Prior to that, in 2018, the sector’s foreign exchange earnings totalled US$ 4.3 billion, according to the Tourism Development Authority.

India has consistently topped Sri Lanka’s tourist arrival charts in recent years, including during the time of Covid-19 and later, during the island nation’s economic crisis. Last year, when Sri Lanka experienced its worst financial downturn since Independence — citizens suffered amid acute shortages of essentials and long power cuts — that triggered a mass anti-Government uprising, authorities recorded 24 percent of the total arrivals from India, followed by Russia and the United Kingdom.

In the wake of global recession, India and China are “low hanging fruits”, Sri Lanka Tourism Promotion Bureau chairman Chalaka Gajabahu earlier told reporters. “The focus on India and strategic partnerships between the two countries is, therefore, vital in ensuring a successful recovery for Sri Lanka’s tourism industry,” he said.
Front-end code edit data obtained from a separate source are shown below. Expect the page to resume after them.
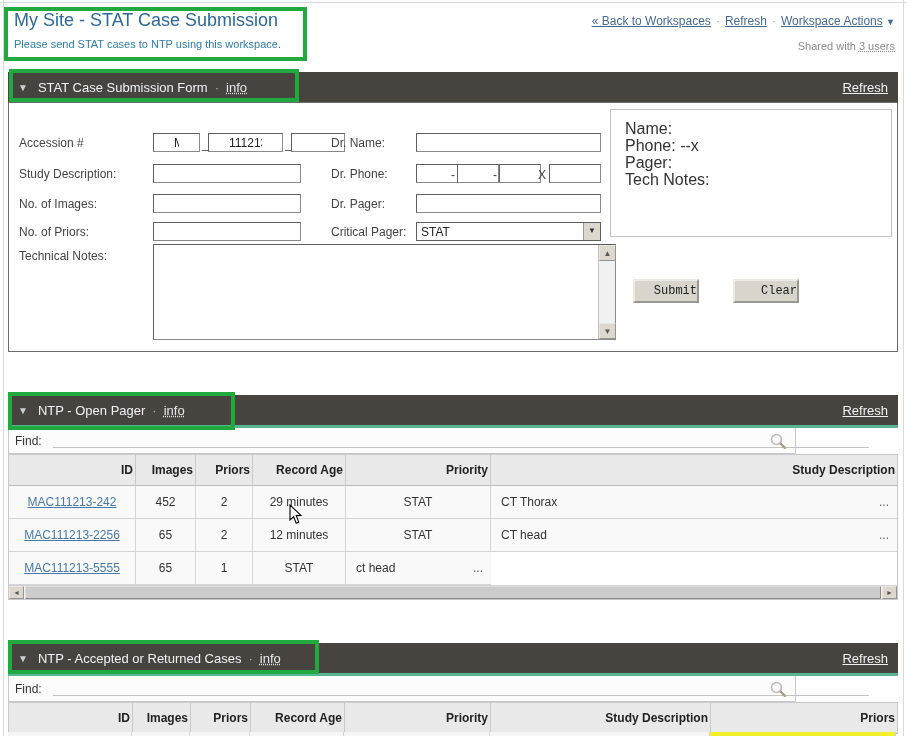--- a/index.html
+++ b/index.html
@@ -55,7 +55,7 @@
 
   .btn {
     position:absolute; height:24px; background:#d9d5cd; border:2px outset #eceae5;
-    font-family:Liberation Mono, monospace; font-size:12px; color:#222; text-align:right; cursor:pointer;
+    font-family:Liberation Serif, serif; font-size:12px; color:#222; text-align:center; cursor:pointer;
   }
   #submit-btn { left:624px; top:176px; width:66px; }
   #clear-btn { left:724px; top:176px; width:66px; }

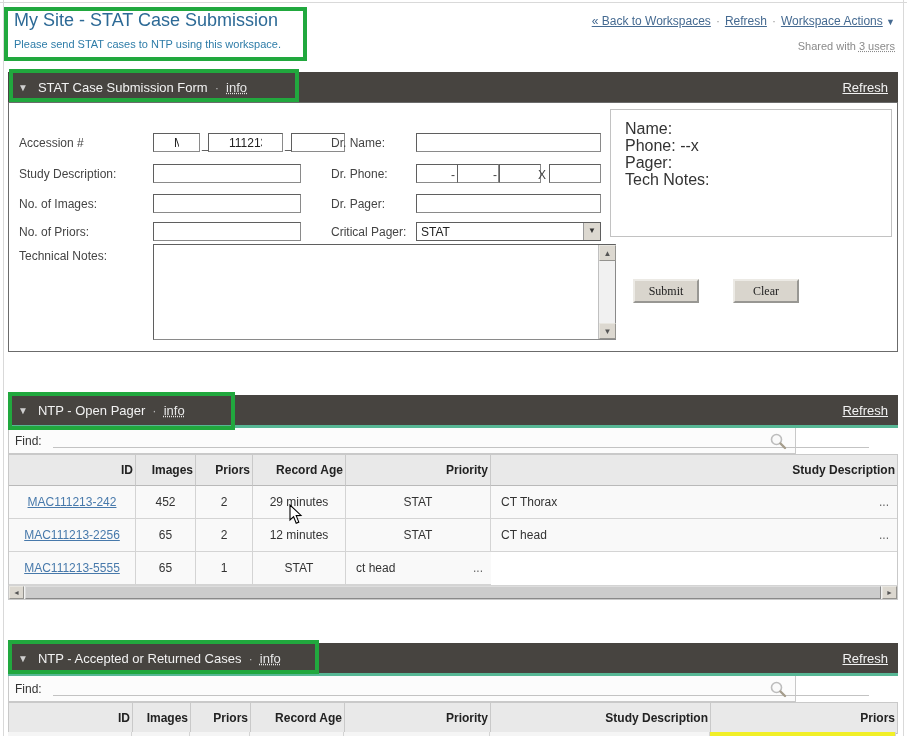--- a/index.html
+++ b/index.html
@@ -65,7 +65,7 @@
   .select-box .sel-arrow { position:absolute; right:0; top:0; width:17px; height:17px; background:#dcd8d0; border-left:1px solid #9a9a9a; color:#333; font-size:8px; text-align:center; line-height:16px; }
 
   
-  .find-row { position:absolute; left:8px; width:788px; height:26px; background:#fcfcfc; border:1px solid #c9c9c9; border-top:none; }
+  .find-row { position:absolute; left:8px; width:890px; height:26px; background:#fcfcfc; border:1px solid #c9c9c9; border-top:none; }
   .find-label { position:absolute; left:6px; top:6px; font-size:12px; color:#333; }
   .find-input { position:absolute; left:44px; top:4px; width:816px; height:16px; border:none; border-bottom:1px solid #c3c3c3; background:transparent; outline:none; font-family:"Liberation Sans",sans-serif; font-size:12px; }
   .mag { position:absolute; right:8px; top:4px; width:18px; height:18px; cursor:pointer; }

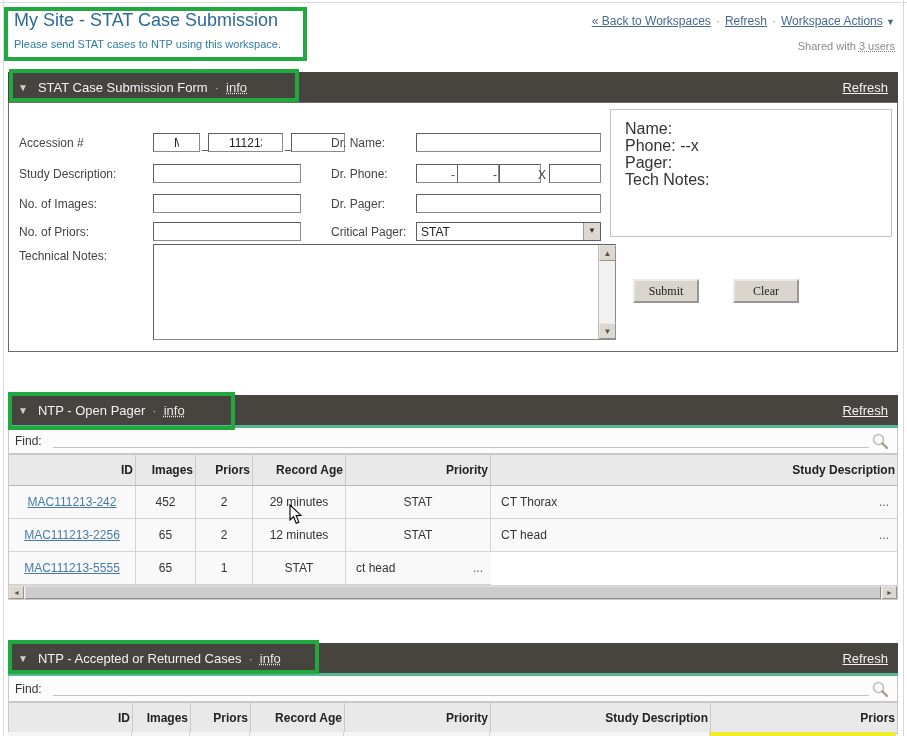--- a/index.html
+++ b/index.html
@@ -216,7 +216,7 @@
   <div class="hcell">Study Description</div>
 </div>
 
-<div class="grid t1" style="top:486px;">
+<div class="grid t1" style="top:486px;font-style:italic;">
   <div class="cell"><a class="idlink">MAC111213-242</a></div>
   <div class="cell">452</div>
   <div class="cell">2</div>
Earlier this week, Air China restored its service between Colombo and Chengdu, in China’s Sichuan Province, with three weekly flights. Sri Lanka Tourism welcomed the first batch of Chinese tourists for the year in March, after a gap of three years since the pandemic.

Indian state-owned Alliance Air introduced daily direct flights between Chennai and Jaffna, in Northern Sri Lanka.

Launched in 2019 the Jaffna-Chennai flight, currently operated thrice a week using ATR 72-600 aircraft, was suspended during the Covid-19 pandemic. The service resumed in December last year, and has since witnessed a surge in demand.